Swojego zadowolenia nie krył też sam Richards, który na łamach oficjalnego portalu bawarskiego klubu wyznał, że spełnił swoje życiowe marzenie.

− To było coś niesamowitego, że znalazłem się w XI. Możliwość gry na boisku z tymi piłkarzami to imponujące doświadczenie i spełnienie mojego życiowego marzenia!

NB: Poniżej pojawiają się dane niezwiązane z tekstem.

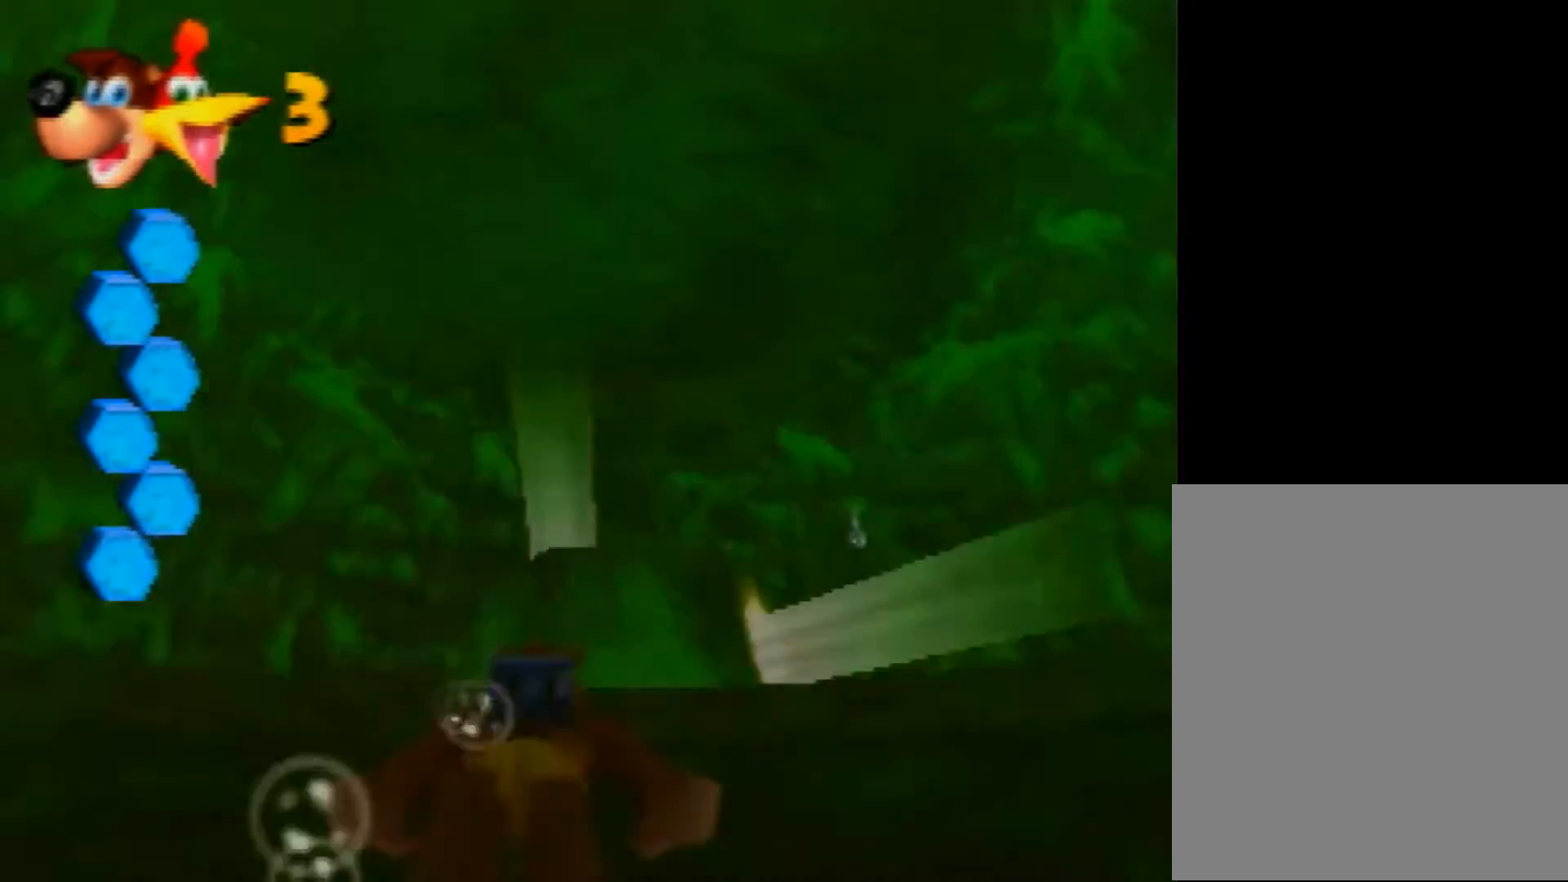
{"buttons": ["A"], "left_stick": "down-right", "events": [[40, "B", "up"], [80, "R1", "up"], [80, "left_stick", "down-right"], [320, "A", "down"], [440, "A", "up"], [520, "A", "down"]]}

To dla mnie wielki zaszczyt, że jestem pierwszym Amerykaninem w wyjściowej XI Bayernu − podsumował Richards.

Jeśli mowa o debiucie Richardsa, to może on pochwalić się następującymi liczbami w pojedynku z Herthą BSC:

− Asysta
− 3 kluczowe podania
− 62 kontakty z piłką
− 90% skuteczność podań

Źródło: FCB.de
GabrielStach

Komentarze

Trwa wczytywanie komentarzy...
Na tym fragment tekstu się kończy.